Accords OCDE bloqués au Parlement : les députés s'expliquent
Les députés craignent un usage dévié des accords OCDE pour porter atteinte à la diaspora marocaine à l'étranger.
Un report qui fait l'unanimité. A la Chambre des représentants, les députés ont voté, le 18 juillet en plénière, le blocage de deux accords OCDE en lien avec l'échange des déclarations et données financières.
Ce qui a été bloqué, c'est l'approbation des projets de loi qui devaient entraîner la validation des deux accords, signés en 2019 par le Maroc. Les textes en question sont les suivants :
- projet de loi n° 76.19 portant approbation de l'Accord multilatéral entre autorités compétentes portant sur l'échange des déclarations pays par pays ;
- projet de loi n° 77.19 portant approbation de l'Accord multilatéral entre autorités compétentes concernant l'échange automatique de renseignements relatifs aux comptes financiers.
La décision des députés implique une suite. Les deux textes seront renvoyés à la Commission des Affaires étrangères, qui va surseoir à leur examen en attendant la transmission d'une nouvelle version par le gouvernement.
L'exécutif est ainsi appelé à rouvrir les négociations pour tenter de réviser ou, du moins, éclaircir le contenu des accords. Pour cause, les représentants estiment qu'en l'état, certaines dispositions pourraient porter atteinte aux intérêts des Marocains résidant à l'étranger.
"Notre position est ferme et irréversible", lance Mohamed Ghayat, président du groupe RNI, qui commente la déprogrammation surprise des deux accords. " Les dispositions en question sont liées à l'échange d'informations et cela nuit à la communauté marocaine résidant à l'étranger", ajoute le député, contacté par Médias24.
Notre interlocuteur rappelle que les textes ont été "signés en 2019 par le gouvernement précédent.
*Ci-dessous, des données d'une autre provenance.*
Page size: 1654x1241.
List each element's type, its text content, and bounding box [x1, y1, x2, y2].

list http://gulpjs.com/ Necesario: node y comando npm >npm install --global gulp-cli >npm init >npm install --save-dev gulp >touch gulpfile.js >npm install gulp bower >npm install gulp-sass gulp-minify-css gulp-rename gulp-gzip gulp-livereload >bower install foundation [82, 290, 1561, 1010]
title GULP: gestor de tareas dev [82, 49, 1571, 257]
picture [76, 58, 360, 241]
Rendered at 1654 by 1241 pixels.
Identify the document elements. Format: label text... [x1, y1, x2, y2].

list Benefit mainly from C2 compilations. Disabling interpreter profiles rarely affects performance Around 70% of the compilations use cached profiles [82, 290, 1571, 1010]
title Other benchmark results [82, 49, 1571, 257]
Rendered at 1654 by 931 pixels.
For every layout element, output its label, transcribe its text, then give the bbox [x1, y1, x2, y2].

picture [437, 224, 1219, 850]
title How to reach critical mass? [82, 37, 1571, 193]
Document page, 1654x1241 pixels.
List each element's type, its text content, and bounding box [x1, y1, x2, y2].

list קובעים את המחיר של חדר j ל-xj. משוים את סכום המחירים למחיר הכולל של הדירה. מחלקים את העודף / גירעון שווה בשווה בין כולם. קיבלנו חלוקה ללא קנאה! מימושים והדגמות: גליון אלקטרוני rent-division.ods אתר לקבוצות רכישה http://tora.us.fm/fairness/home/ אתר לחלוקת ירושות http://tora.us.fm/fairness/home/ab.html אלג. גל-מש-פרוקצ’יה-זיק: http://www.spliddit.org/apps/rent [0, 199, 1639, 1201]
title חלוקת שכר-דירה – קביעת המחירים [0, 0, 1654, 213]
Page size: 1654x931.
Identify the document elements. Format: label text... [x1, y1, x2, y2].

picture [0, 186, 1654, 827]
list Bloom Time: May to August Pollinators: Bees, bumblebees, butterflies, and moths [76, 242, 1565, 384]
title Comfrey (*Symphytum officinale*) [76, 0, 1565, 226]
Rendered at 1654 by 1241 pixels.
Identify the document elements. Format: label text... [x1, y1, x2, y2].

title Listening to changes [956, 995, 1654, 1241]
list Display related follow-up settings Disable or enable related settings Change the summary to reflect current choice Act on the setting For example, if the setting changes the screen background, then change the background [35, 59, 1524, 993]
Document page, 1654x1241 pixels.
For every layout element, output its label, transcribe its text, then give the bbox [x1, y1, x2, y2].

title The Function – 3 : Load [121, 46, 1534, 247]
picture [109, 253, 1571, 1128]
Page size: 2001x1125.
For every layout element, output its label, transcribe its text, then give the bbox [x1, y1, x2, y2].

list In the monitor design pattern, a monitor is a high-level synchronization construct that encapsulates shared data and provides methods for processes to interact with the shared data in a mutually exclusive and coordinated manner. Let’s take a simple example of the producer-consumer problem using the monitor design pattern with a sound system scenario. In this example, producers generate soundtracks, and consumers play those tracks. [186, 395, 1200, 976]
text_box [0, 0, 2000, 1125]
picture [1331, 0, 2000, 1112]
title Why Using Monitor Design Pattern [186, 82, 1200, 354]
C'est notre droit, en tant que députés, d'avoir une appréciation politique des choses avant de les accepter ou de les rejeter, et notre position est de protéger le citoyen marocain, quel que soit son pays de résidence".
Des deux accords, celui portant sur l'échange "automatique" de renseignements des comptes financiers cristallise particulièrement les inquiétudes. Dans l'esprit, ce texte est pensé comme un moyen de lutte contre l’évasion et la fraude fiscales. Mais les députés craignent que son usage dérape vers d'autres fins.
"Quand je communique sur le volet fiscal, je transmets aussi des données sur les biens de l'intéressé. Dans certains pays, ces informations peuvent être utilisées pour intimider les personnes", explique Rachid Rahmouni, chef du groupe PPS qui intervenait en séance plénière.
La nature, sensible, des données sollicitées explique en partie les craintes de l'intéressé. Dans sa deuxième section, l'accord impose aux parties l'échange de "renseignements" comme suit :
a) les nom, adresse, NIF et date et lieu de naissance (dans le cas d’une personne physique) de chaque Personne devant faire l’objet d’une déclaration qui est un Titulaire de ce compte et, dans le cas d’une Entité qui est Titulaire de ce compte et pour laquelle, après application des procédures de diligence raisonnable définies dans la Norme commune de déclaration, il apparaît qu’une ou plusieurs Personnes qui en détiennent le contrôle sont des Personnes devant faire l’objet d’une déclaration, le nom, l’adresse et le NIF de cette Entité ainsi que les nom, adresse, NIF et date et lieu de naissance de chacune de ces Personnes devant faire l’objet d’une déclaration ;
b) le numéro de compte (ou son équivalent fonctionnel en l’absence de numéro de compte) ;
c) le nom et le numéro d’identification (éventuel) de l’Institution financière déclarante"
"Nom, prénom, lieu de naissance, solde du compte... La deuxième section de l'accord évoque l'échange de détails effarants qui nous font peur", observe Abdellah Bouanou, président du groupe PJD. S'exprimant lui aussi en plénière, le représentant islamiste a exprimé ses craintes que ces données puissent servir "pour cibler et léser les membres de la diaspora marocaine, dans un contexte de recrudescence de certaines mouvances à élan chauviniste, spécialement en Europe".